# Prompt
What is needed here is a faithful repeat of every entry, with no character changed.

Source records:
_ _ _ _

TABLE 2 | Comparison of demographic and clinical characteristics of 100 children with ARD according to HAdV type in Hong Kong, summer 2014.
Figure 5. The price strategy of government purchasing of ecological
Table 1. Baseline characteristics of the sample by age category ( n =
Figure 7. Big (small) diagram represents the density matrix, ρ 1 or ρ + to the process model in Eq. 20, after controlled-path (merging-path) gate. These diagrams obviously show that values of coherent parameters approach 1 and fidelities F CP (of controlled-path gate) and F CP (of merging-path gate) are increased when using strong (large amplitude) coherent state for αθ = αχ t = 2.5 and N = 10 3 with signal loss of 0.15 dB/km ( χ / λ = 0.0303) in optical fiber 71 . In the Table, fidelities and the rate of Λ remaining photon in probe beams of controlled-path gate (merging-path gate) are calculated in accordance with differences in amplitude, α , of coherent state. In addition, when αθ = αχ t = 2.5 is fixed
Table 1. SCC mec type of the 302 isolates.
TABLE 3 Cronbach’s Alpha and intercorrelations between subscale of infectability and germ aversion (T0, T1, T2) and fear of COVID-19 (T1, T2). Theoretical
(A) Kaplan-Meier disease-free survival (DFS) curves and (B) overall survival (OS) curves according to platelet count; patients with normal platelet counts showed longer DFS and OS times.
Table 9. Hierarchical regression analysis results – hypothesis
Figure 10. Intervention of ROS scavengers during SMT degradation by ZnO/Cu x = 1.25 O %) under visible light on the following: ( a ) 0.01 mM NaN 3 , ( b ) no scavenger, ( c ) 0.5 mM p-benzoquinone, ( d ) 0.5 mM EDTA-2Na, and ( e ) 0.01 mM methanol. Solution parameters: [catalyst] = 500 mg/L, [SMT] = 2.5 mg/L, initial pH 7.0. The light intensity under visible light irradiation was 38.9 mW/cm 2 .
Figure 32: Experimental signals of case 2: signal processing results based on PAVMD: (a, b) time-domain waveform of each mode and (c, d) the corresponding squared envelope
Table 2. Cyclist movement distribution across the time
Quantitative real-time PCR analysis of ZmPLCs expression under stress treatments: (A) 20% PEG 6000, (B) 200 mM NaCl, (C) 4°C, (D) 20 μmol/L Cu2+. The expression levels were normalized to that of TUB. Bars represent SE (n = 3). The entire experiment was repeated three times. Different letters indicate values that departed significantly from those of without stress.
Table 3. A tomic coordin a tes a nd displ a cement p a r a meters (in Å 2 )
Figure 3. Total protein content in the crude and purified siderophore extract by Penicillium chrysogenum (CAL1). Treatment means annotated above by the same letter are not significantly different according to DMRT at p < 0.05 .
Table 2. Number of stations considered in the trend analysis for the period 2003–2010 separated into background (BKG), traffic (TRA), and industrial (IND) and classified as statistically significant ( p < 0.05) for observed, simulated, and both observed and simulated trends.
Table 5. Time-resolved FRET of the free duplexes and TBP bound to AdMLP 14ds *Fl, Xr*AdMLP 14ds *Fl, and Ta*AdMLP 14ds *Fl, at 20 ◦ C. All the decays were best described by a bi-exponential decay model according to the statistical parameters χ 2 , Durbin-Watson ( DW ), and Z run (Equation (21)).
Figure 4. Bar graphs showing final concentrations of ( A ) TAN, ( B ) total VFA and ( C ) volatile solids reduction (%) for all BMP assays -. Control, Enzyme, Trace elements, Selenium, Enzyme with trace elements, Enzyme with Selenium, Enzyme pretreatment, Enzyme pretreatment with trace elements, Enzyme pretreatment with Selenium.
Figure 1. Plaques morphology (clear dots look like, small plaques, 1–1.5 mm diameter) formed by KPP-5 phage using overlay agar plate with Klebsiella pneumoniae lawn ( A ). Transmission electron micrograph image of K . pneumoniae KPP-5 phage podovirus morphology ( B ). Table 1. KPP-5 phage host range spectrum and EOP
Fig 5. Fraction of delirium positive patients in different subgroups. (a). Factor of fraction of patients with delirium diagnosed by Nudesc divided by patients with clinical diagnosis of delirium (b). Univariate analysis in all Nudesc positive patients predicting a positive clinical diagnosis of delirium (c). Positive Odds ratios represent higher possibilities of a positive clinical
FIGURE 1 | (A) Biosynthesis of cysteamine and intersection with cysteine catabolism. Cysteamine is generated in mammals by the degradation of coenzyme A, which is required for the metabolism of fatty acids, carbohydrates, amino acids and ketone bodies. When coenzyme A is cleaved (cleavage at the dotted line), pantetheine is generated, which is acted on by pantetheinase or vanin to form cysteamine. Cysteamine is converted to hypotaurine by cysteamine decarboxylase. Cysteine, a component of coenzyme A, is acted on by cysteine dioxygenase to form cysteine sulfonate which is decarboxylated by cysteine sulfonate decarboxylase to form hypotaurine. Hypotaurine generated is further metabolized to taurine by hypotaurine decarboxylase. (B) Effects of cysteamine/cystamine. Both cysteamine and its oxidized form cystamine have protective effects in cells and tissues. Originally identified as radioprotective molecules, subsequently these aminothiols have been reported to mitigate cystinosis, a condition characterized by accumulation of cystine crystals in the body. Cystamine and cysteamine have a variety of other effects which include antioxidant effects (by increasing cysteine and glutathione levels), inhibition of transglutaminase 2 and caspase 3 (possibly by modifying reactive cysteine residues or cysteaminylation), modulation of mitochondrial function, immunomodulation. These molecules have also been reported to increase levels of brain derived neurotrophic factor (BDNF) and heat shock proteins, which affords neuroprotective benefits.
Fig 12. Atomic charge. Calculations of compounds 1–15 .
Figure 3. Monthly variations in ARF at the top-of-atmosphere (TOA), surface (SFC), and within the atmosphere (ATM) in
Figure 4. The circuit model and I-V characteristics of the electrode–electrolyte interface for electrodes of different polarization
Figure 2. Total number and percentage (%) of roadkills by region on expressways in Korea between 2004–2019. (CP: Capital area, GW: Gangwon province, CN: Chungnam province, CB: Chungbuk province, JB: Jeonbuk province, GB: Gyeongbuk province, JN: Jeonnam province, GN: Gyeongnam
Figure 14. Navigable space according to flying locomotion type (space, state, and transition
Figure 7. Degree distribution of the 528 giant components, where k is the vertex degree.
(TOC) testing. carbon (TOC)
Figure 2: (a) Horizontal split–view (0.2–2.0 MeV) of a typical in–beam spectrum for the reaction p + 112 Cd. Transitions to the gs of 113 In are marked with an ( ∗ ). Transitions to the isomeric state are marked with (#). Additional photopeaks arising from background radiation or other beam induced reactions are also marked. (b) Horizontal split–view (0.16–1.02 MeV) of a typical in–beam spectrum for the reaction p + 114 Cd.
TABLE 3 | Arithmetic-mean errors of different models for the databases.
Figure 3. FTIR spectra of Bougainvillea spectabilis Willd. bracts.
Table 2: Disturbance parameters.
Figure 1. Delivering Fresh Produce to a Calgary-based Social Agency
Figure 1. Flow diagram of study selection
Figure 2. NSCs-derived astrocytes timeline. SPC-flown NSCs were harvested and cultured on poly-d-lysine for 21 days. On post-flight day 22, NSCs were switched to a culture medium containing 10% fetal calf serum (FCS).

_ _ _ _

# Reply
TABLE 2 | Comparison of demographic and clinical characteristics of 100 children with ARD according to HAdV type in Hong Kong, summer 2014.
Figure 5. The price strategy of government purchasing of ecological
Table 1. Baseline characteristics of the sample by age category ( n =
Figure 7. Big (small) diagram represents the density matrix, ρ 1 or ρ + to the process model in Eq. 20, after controlled-path (merging-path) gate. These diagrams obviously show that values of coherent parameters approach 1 and fidelities F CP (of controlled-path gate) and F CP (of merging-path gate) are increased when using strong (large amplitude) coherent state for αθ = αχ t = 2.5 and N = 10 3 with signal loss of 0.15 dB/km ( χ / λ = 0.0303) in optical fiber 71 . In the Table, fidelities and the rate of Λ remaining photon in probe beams of controlled-path gate (merging-path gate) are calculated in accordance with differences in amplitude, α , of coherent state. In addition, when αθ = αχ t = 2.5 is fixed
Table 1. SCC mec type of the 302 isolates.
TABLE 3 Cronbach’s Alpha and intercorrelations between subscale of infectability and germ aversion (T0, T1, T2) and fear of COVID-19 (T1, T2). Theoretical
(A) Kaplan-Meier disease-free survival (DFS) curves and (B) overall survival (OS) curves according to platelet count; patients with normal platelet counts showed longer DFS and OS times.
Table 9. Hierarchical regression analysis results – hypothesis
Figure 10. Intervention of ROS scavengers during SMT degradation by ZnO/Cu x = 1.25 O %) under visible light on the following: ( a ) 0.01 mM NaN 3 , ( b ) no scavenger, ( c ) 0.5 mM p-benzoquinone, ( d ) 0.5 mM EDTA-2Na, and ( e ) 0.01 mM methanol. Solution parameters: [catalyst] = 500 mg/L, [SMT] = 2.5 mg/L, initial pH 7.0. The light intensity under visible light irradiation was 38.9 mW/cm 2 .
Figure 32: Experimental signals of case 2: signal processing results based on PAVMD: (a, b) time-domain waveform of each mode and (c, d) the corresponding squared envelope
Table 2. Cyclist movement distribution across the time
Quantitative real-time PCR analysis of ZmPLCs expression under stress treatments: (A) 20% PEG 6000, (B) 200 mM NaCl, (C) 4°C, (D) 20 μmol/L Cu2+. The expression levels were normalized to that of TUB. Bars represent SE (n = 3). The entire experiment was repeated three times. Different letters indicate values that departed significantly from those of without stress.
Table 3. A tomic coordin a tes a nd displ a cement p a r a meters (in Å 2 )
Figure 3. Total protein content in the crude and purified siderophore extract by Penicillium chrysogenum (CAL1). Treatment means annotated above by the same letter are not significantly different according to DMRT at p < 0.05 .
Table 2. Number of stations considered in the trend analysis for the period 2003–2010 separated into background (BKG), traffic (TRA), and industrial (IND) and classified as statistically significant ( p < 0.05) for observed, simulated, and both observed and simulated trends.
Table 5. Time-resolved FRET of the free duplexes and TBP bound to AdMLP 14ds *Fl, Xr*AdMLP 14ds *Fl, and Ta*AdMLP 14ds *Fl, at 20 ◦ C. All the decays were best described by a bi-exponential decay model according to the statistical parameters χ 2 , Durbin-Watson ( DW ), and Z run (Equation (21)).
Figure 4. Bar graphs showing final concentrations of ( A ) TAN, ( B ) total VFA and ( C ) volatile solids reduction (%) for all BMP assays -. Control, Enzyme, Trace elements, Selenium, Enzyme with trace elements, Enzyme with Selenium, Enzyme pretreatment, Enzyme pretreatment with trace elements, Enzyme pretreatment with Selenium.
Figure 1. Plaques morphology (clear dots look like, small plaques, 1–1.5 mm diameter) formed by KPP-5 phage using overlay agar plate with Klebsiella pneumoniae lawn ( A ). Transmission electron micrograph image of K . pneumoniae KPP-5 phage podovirus morphology ( B ). Table 1. KPP-5 phage host range spectrum and EOP
Fig 5. Fraction of delirium positive patients in different subgroups. (a). Factor of fraction of patients with delirium diagnosed by Nudesc divided by patients with clinical diagnosis of delirium (b). Univariate analysis in all Nudesc positive patients predicting a positive clinical diagnosis of delirium (c). Positive Odds ratios represent higher possibilities of a positive clinical
FIGURE 1 | (A) Biosynthesis of cysteamine and intersection with cysteine catabolism. Cysteamine is generated in mammals by the degradation of coenzyme A, which is required for the metabolism of fatty acids, carbohydrates, amino acids and ketone bodies. When coenzyme A is cleaved (cleavage at the dotted line), pantetheine is generated, which is acted on by pantetheinase or vanin to form cysteamine. Cysteamine is converted to hypotaurine by cysteamine decarboxylase. Cysteine, a component of coenzyme A, is acted on by cysteine dioxygenase to form cysteine sulfonate which is decarboxylated by cysteine sulfonate decarboxylase to form hypotaurine. Hypotaurine generated is further metabolized to taurine by hypotaurine decarboxylase. (B) Effects of cysteamine/cystamine. Both cysteamine and its oxidized form cystamine have protective effects in cells and tissues. Originally identified as radioprotective molecules, subsequently these aminothiols have been reported to mitigate cystinosis, a condition characterized by accumulation of cystine crystals in the body. Cystamine and cysteamine have a variety of other effects which include antioxidant effects (by increasing cysteine and glutathione levels), inhibition of transglutaminase 2 and caspase 3 (possibly by modifying reactive cysteine residues or cysteaminylation), modulation of mitochondrial function, immunomodulation. These molecules have also been reported to increase levels of brain derived neurotrophic factor (BDNF) and heat shock proteins, which affords neuroprotective benefits.
Fig 12. Atomic charge. Calculations of compounds 1–15 .
Figure 3. Monthly variations in ARF at the top-of-atmosphere (TOA), surface (SFC), and within the atmosphere (ATM) in
Figure 4. The circuit model and I-V characteristics of the electrode–electrolyte interface for electrodes of different polarization
Figure 2. Total number and percentage (%) of roadkills by region on expressways in Korea between 2004–2019. (CP: Capital area, GW: Gangwon province, CN: Chungnam province, CB: Chungbuk province, JB: Jeonbuk province, GB: Gyeongbuk province, JN: Jeonnam province, GN: Gyeongnam
Figure 14. Navigable space according to flying locomotion type (space, state, and transition
Figure 7. Degree distribution of the 528 giant components, where k is the vertex degree.
(TOC) testing. carbon (TOC)
Figure 2: (a) Horizontal split–view (0.2–2.0 MeV) of a typical in–beam spectrum for the reaction p + 112 Cd. Transitions to the gs of 113 In are marked with an ( ∗ ). Transitions to the isomeric state are marked with (#). Additional photopeaks arising from background radiation or other beam induced reactions are also marked. (b) Horizontal split–view (0.16–1.02 MeV) of a typical in–beam spectrum for the reaction p + 114 Cd.
TABLE 3 | Arithmetic-mean errors of different models for the databases.
Figure 3. FTIR spectra of Bougainvillea spectabilis Willd. bracts.
Table 2: Disturbance parameters.
Figure 1. Delivering Fresh Produce to a Calgary-based Social Agency
Figure 1. Flow diagram of study selection
Figure 2. NSCs-derived astrocytes timeline. SPC-flown NSCs were harvested and cultured on poly-d-lysine for 21 days. On post-flight day 22, NSCs were switched to a culture medium containing 10% fetal calf serum (FCS).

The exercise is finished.